**EXERCISE BRIEF:**
Reproduce word for word everything in the passage on filtering GBIF records from "ABSENT PRESENT" down to "1km^2 raster grid.".

==== EXTRACT TO READ ====

In this case, I have nine different kinds of record. The definitions of some of these terms are listed in the Darwin Core Quick Reference Guide. HUMAN_OBSERVATION includes, among other things, iNaturalist records. PRESERVED_SPECIMEN includes mostly (and most) herbarium records. I usually want both of these groups.

OCCURRENCE and OBSERVATION aren’t well defined or consistently used, so require further examination to determine if we want to retain them.

MATERIAL_CITATION, MATERIAL_SAMPLE, and MACHINE_OBSERVATION are a little vague, inconsistently used, and also not used often, so I remove them.

LIVING_SPECIMEN and FOSSIL_SPECIMEN are self-explanatory, and usually not want I want for my work.

iNaturalist and Human Observations

Research-grade iNaturalist records are imported to GBIF every few weeks. We can extract these using the field datasetKey, with the value "50c9509d-22c7-4a22-a47d-8c48425ef4a7":

sum(d1$datasetKey == "50c9509d-22c7-4a22-a47d-8c48425ef4a7")
357863 # iNaturalist Records in my data

You might be tempted to filter on datasetName, since there is a dataset called “iNaturalist research-grade observations”. Unfortunately, this name isn’t used consistently, the name “iNaturalist observations” is also used for some records in the same dataset. In fact, the word iNaturalist appears in a variety of different dataset names:

table(d1$datasetName[grep("iNaturalist", d1$datasetName)])
"Flora of Russia" on iNaturalist: a trusted backlog 
                                                131 
                           iNaturalist observations 
                                                 25 
            iNaturalist research-grade observations 
                                             357838 
               iNaturalist XicotliData observations 
                                                  7 

Which leaves us with the unwieldy datasetKey == "50c9509d-22c7-4a22-a47d-8c48425ef4a7" as the most reliable way to get the offical iNaturalist dataset.

All of the iNaturalist records are labelled as HUMAN_OBSERVATION:

table(d1$basisOfRecord[d1$datasetKey ==
                       "50c9509d-22c7-4a22-a47d-8c48425ef4a7"]) 
HUMAN_OBSERVATION 
           357863 

But this is only a small fraction of the 4,224,215 HUMAN_OBSERVATION records in my query. In my data, there are over 1500 different HUMAN_OBSERVATION datasets. This includes a number of surveys, and in some cases these surveys record presences and absences, as recorded in the occurrenceStatus field:

table(d1$occurrenceStatus)
 ABSENT PRESENT 
  27896 4761276 

Whether you want to include a heterogeneous collection of surveys in your data depends on the question your asking.

But if you are planning to do distribution modeling, you may not want to include ABSENT records in your training data. It will depend on the scale of your modeling, and the scale of the surveys that contributed their data to GBIF. Fine-scale local surveys may include a mix of PRESENT and ABSENT records within a small area (say a few hundred meters). If your modeling is at the scale of 30 second climate rasters (~1km^2), that’s a problem. A species can be absent in a 10m^2 quadrat, but present in the larger 1km^2 raster grid.

Here are a few examples of filters you might want to use:

herbarium <- d1[, d1$basisOfRecord == "PRESERVED_SPECIMEN"]
iNat <- d1[, d1$datasetKey ==
             "50c9509d-22c7-4a22-a47d-8c48425ef4a7"]
present <- d1[, d1$occurrenceStatus == "PRESENT"
              & d1$basisOfRecord == "HUMAN_OBSERVATION"]

Common location errors

The R package CoordinateCleaner provides some functions for dealing with common problems:

cc_cen : Identifies records close to the centroid of a country. Automated georeferencing will often use the centroid of a country as the coordinates for a specimen that doesn’t have any other location data. This could be 100s/1000s of kilometers away from the actual location.

==== SUPPLIED DATA ====

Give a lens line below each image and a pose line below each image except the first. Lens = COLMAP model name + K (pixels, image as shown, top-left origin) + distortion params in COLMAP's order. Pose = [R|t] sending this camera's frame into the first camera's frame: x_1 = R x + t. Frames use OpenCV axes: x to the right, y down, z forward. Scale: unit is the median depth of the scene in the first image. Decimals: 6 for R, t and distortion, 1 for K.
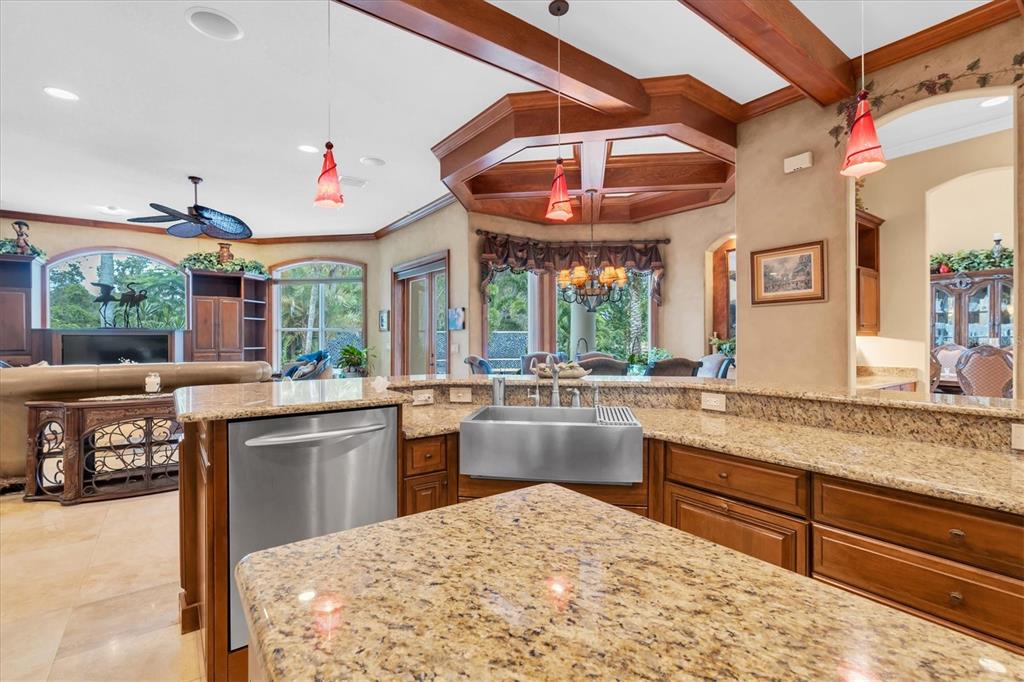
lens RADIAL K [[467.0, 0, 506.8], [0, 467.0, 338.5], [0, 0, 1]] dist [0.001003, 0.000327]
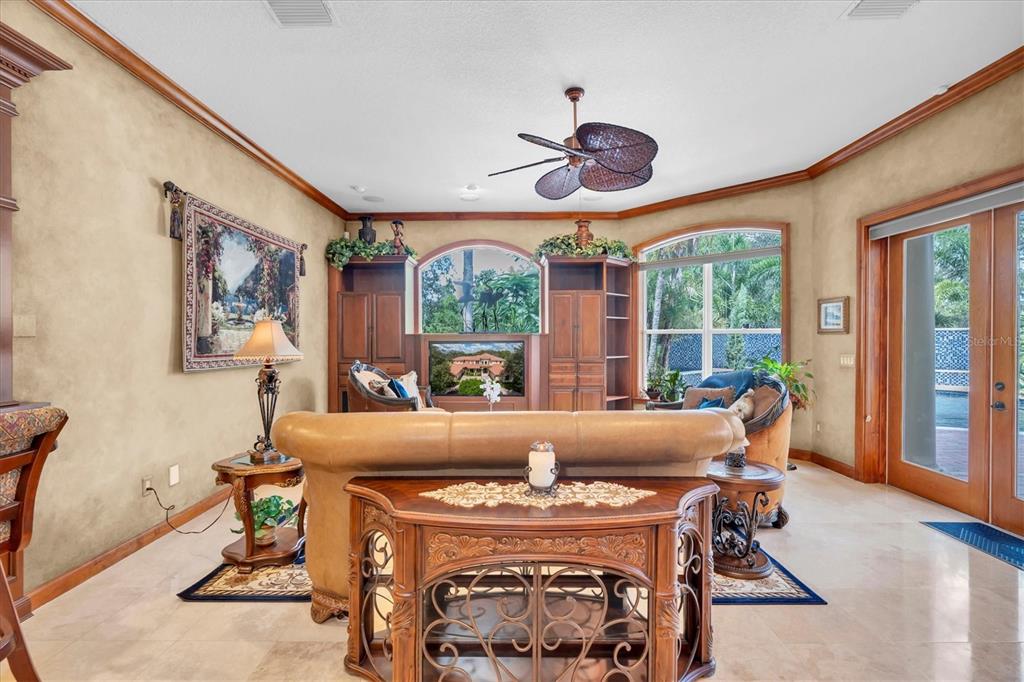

====

**TASK OUTPUT:**
ABSENT PRESENT 
  27896 4761276 

Whether you want to include a heterogeneous collection of surveys in your data depends on the question your asking.

But if you are planning to do distribution modeling, you may not want to include ABSENT records in your training data. It will depend on the scale of your modeling, and the scale of the surveys that contributed their data to GBIF. Fine-scale local surveys may include a mix of PRESENT and ABSENT records within a small area (say a few hundred meters). If your modeling is at the scale of 30 second climate rasters (~1km^2), that’s a problem. A species can be absent in a 10m^2 quadrat, but present in the larger 1km^2 raster grid.